Creating a NodeJS data processing app with kubernetes and auto scaling

9/13/2019

I have a data processing app that ive been scaling via docker by creating servers manually and then running docker on them.

Here's how the architecture looks like

1 Tasker (tasker.example.com)

The tasker app finds data that needs to be processed and then hits the api with the context. The tasker also loops through 5-10 existing WORKER servers that are running and checks them if they have any tasks running. The tasker makes sure that the limit doesn't hit 100 tasks per server in order to maintain timely processing.

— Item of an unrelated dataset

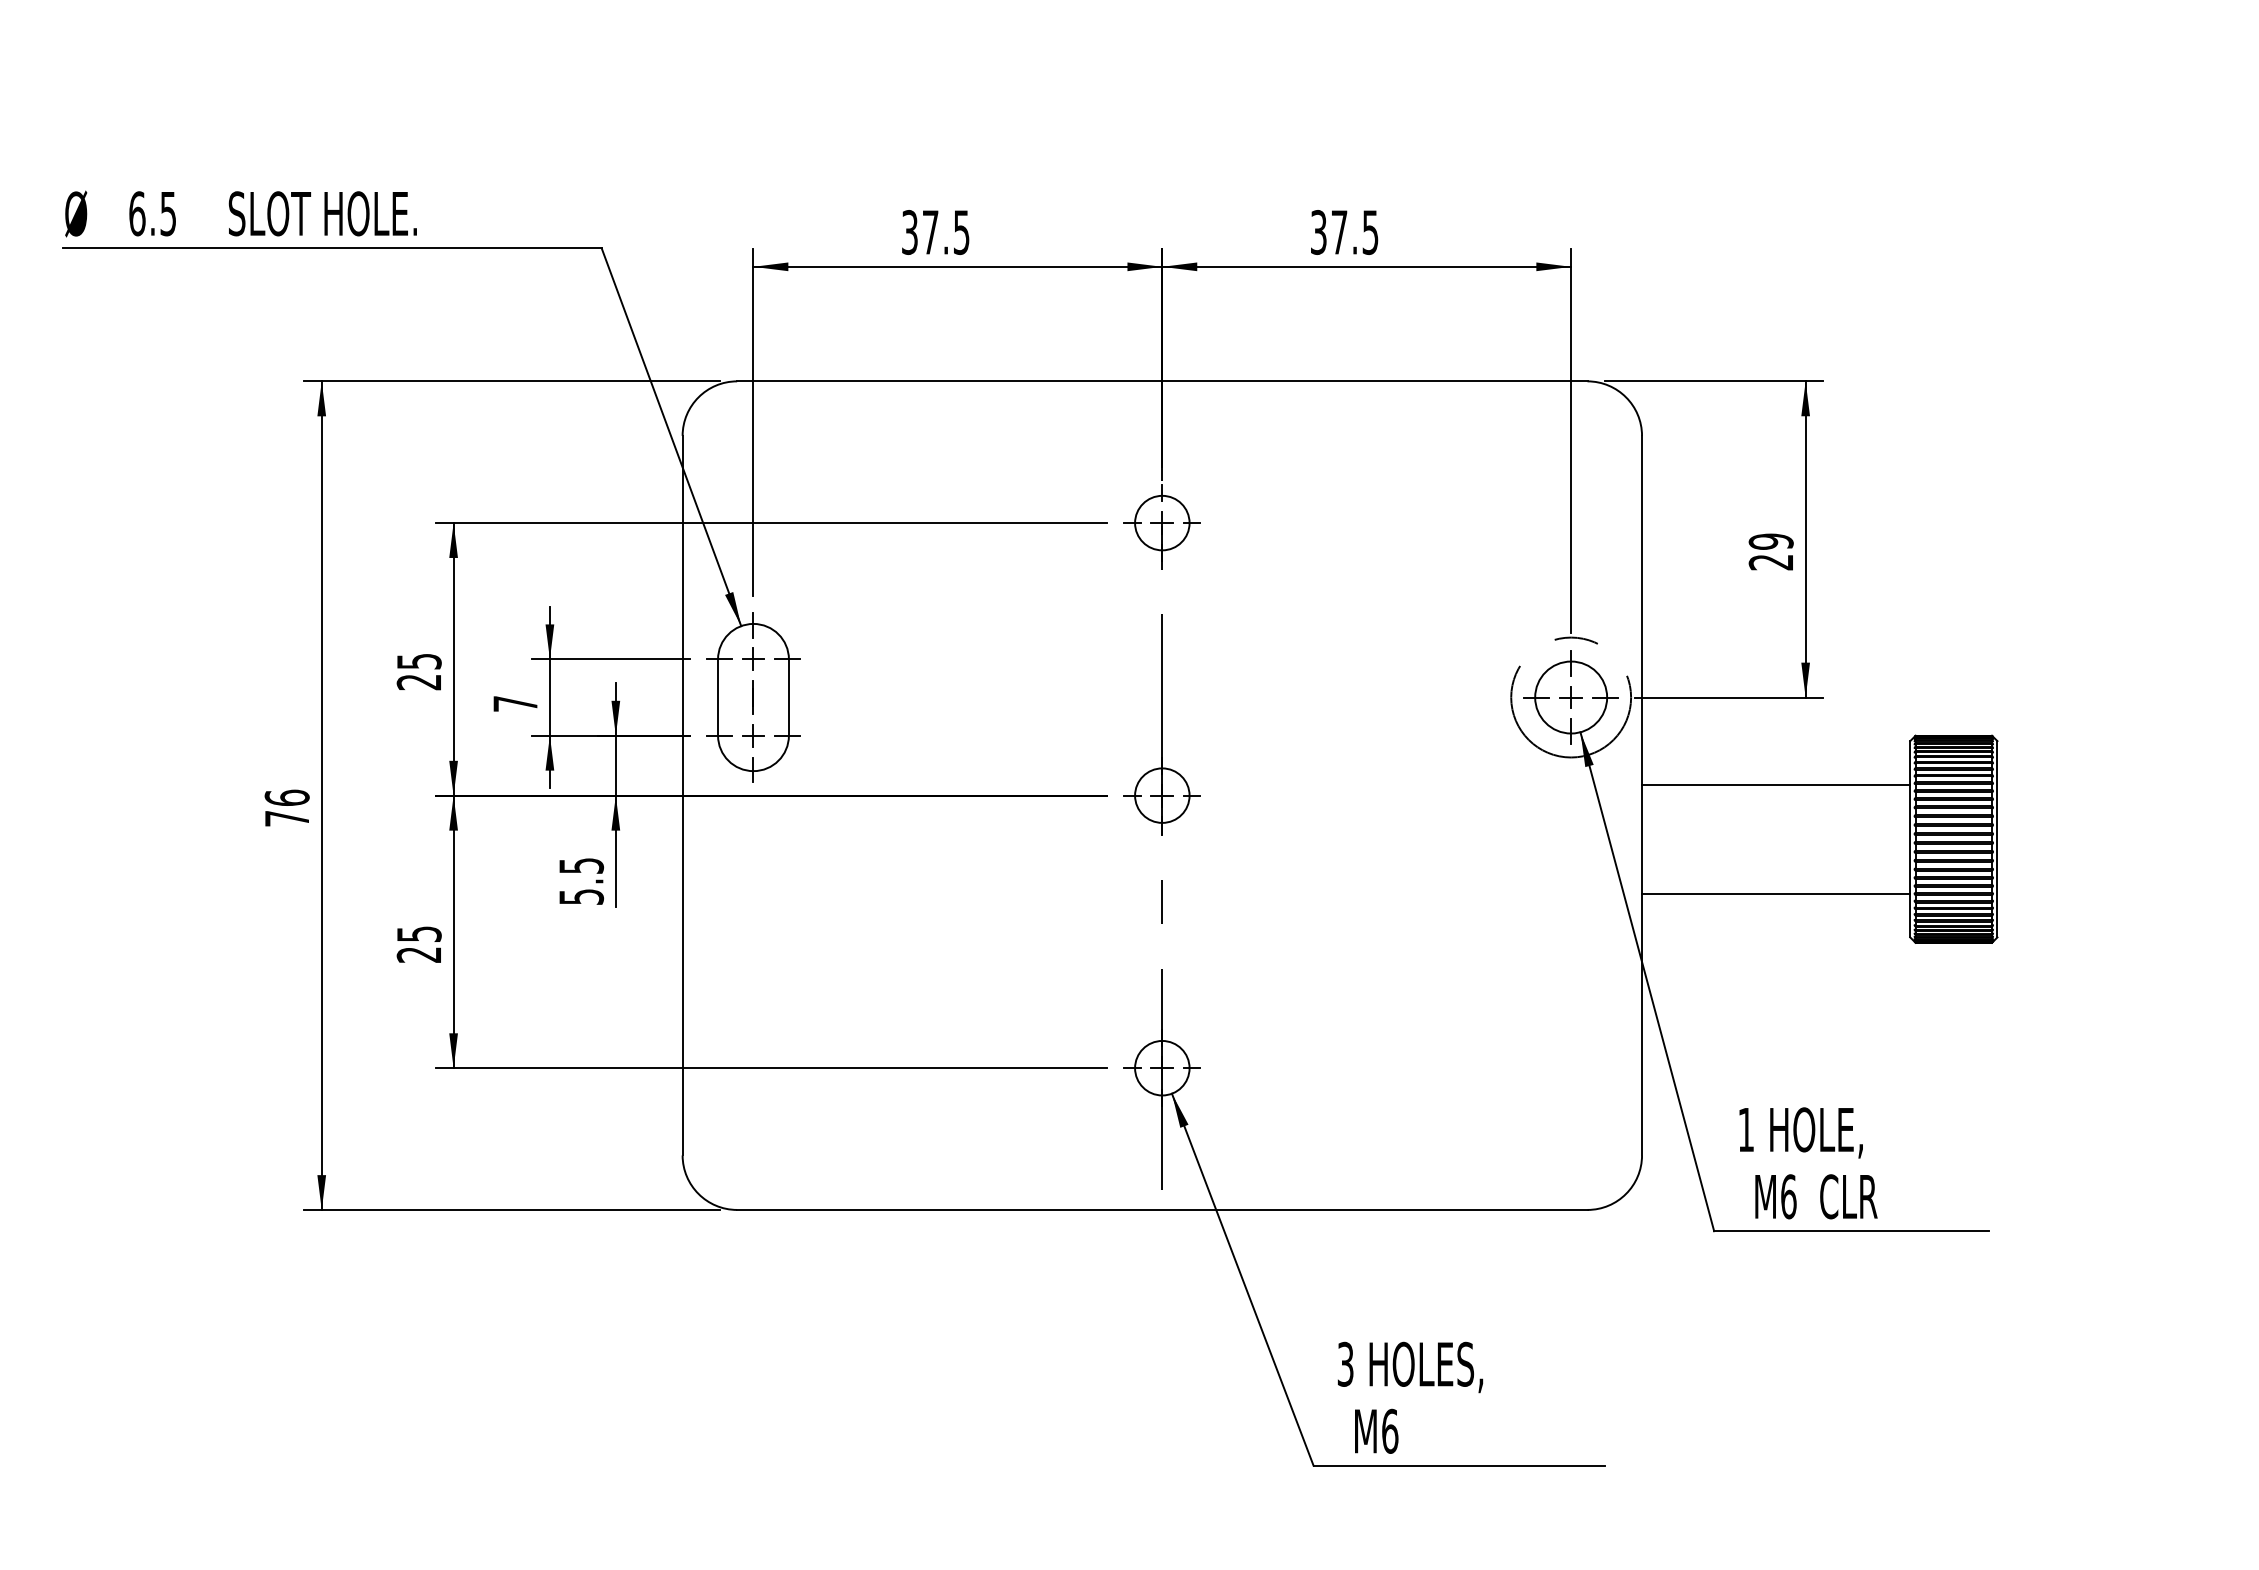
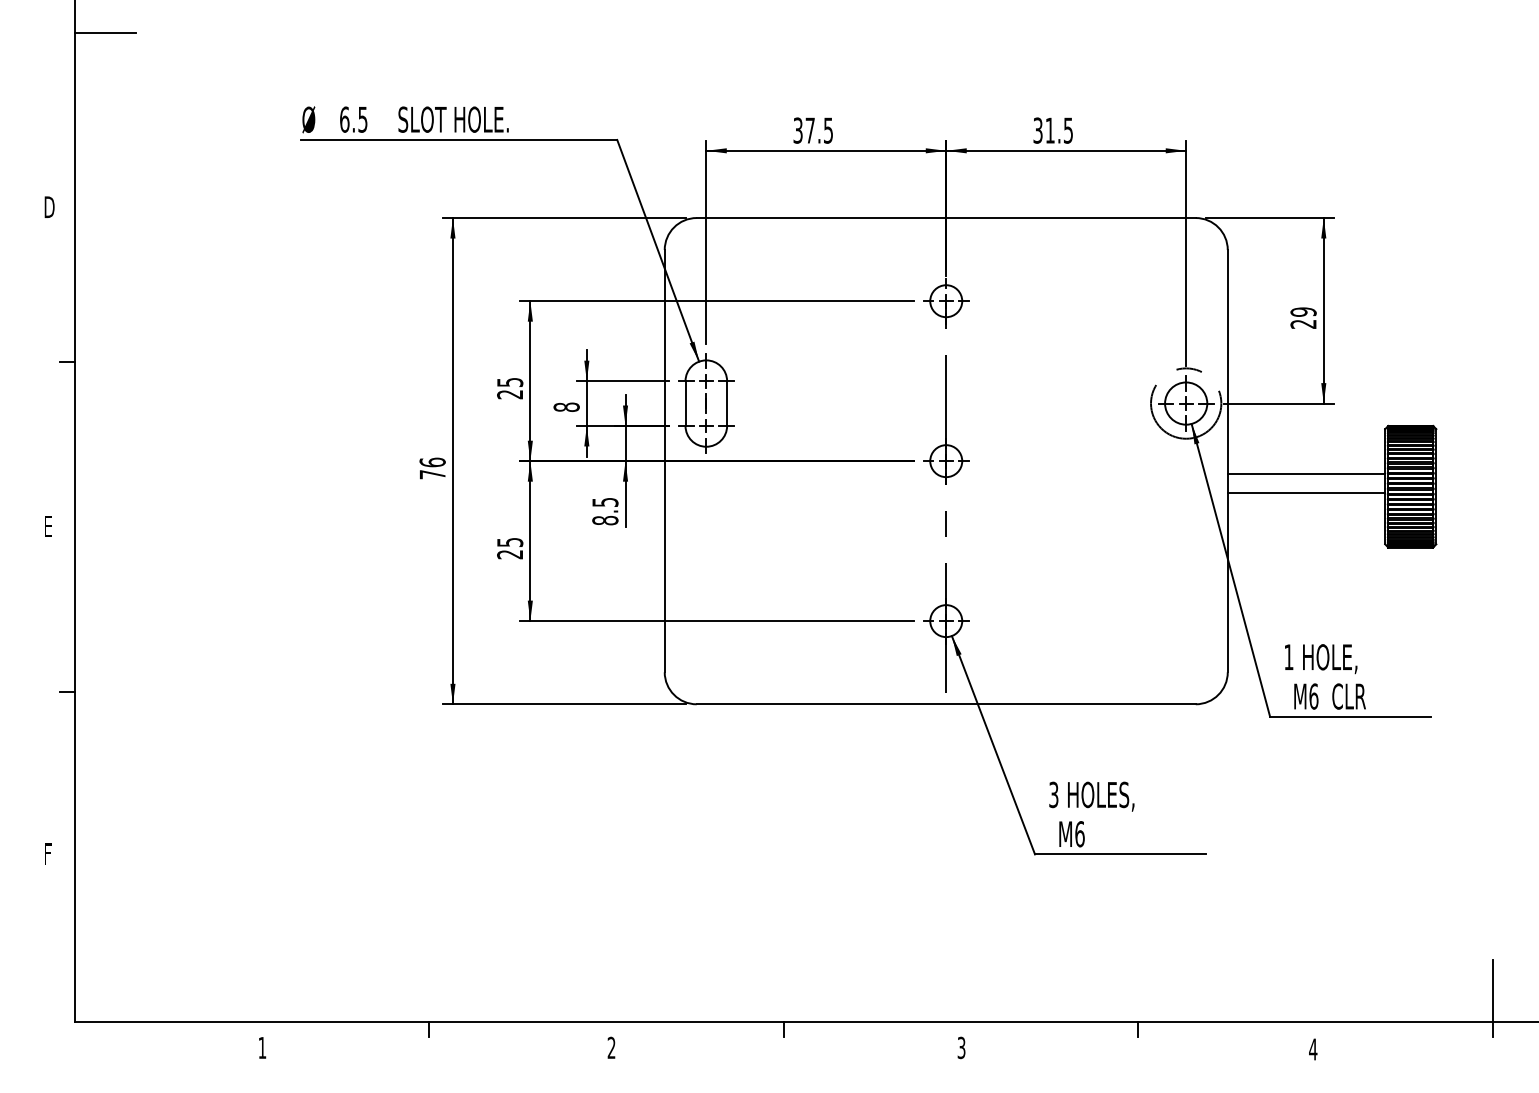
text: (1338, 232) -> (1049, 130), 37.5 -> 31.5
text: (515, 702) -> (566, 406), 7 -> 8
line: (1776, 784) -> (1306, 492), moved
line: (1776, 893) -> (1306, 473), moved
text: (581, 896) -> (605, 520), 5.5 -> 8.5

2 Worker (the data processing app)

Each worker keeps a count of current tasks being processed using this library https://github.com/samrith-s/concurrent-tasks

Lots of data types and their respective functions are defined in the worker.

Problem

This strategy is not scalable. It creates a huge mess later on and that's why im looking into a solution with kubernetes.

What I want to achieve

Kubernetes cluster that can :

  1. Expose an API where i can send all the tasks from my TASKER app - a single endpoint for all tasks to flood into
  2. Distribute the tasks among WORKER containers based on limits and their current queue
  3. Spin up new pods (WORKERS) if a job is not able to be queued
  4. Keep a log of which job was sent to which worker and it's success or failure.

I've been reading up on RabbitMQ and Celery so I'm familiar with those concepts.

Should i go with this kubernetes strategy or just a better queue system like Bull?

-- Ahmed
docker
kubernetes
node.js

1 Answer

9/14/2019

Kubernetes should work well for this.

Have the Tasker app find work to be done and produce task messages in RabbitMQ.

Set the worker app to consume the messages and do the work. Use a Kubernetes Horizontal Pod Autoscaler to scale the worker deployment based on the number of jobs that are queued up in RabbitMQ.

-- Collin Krawll
Source: StackOverflow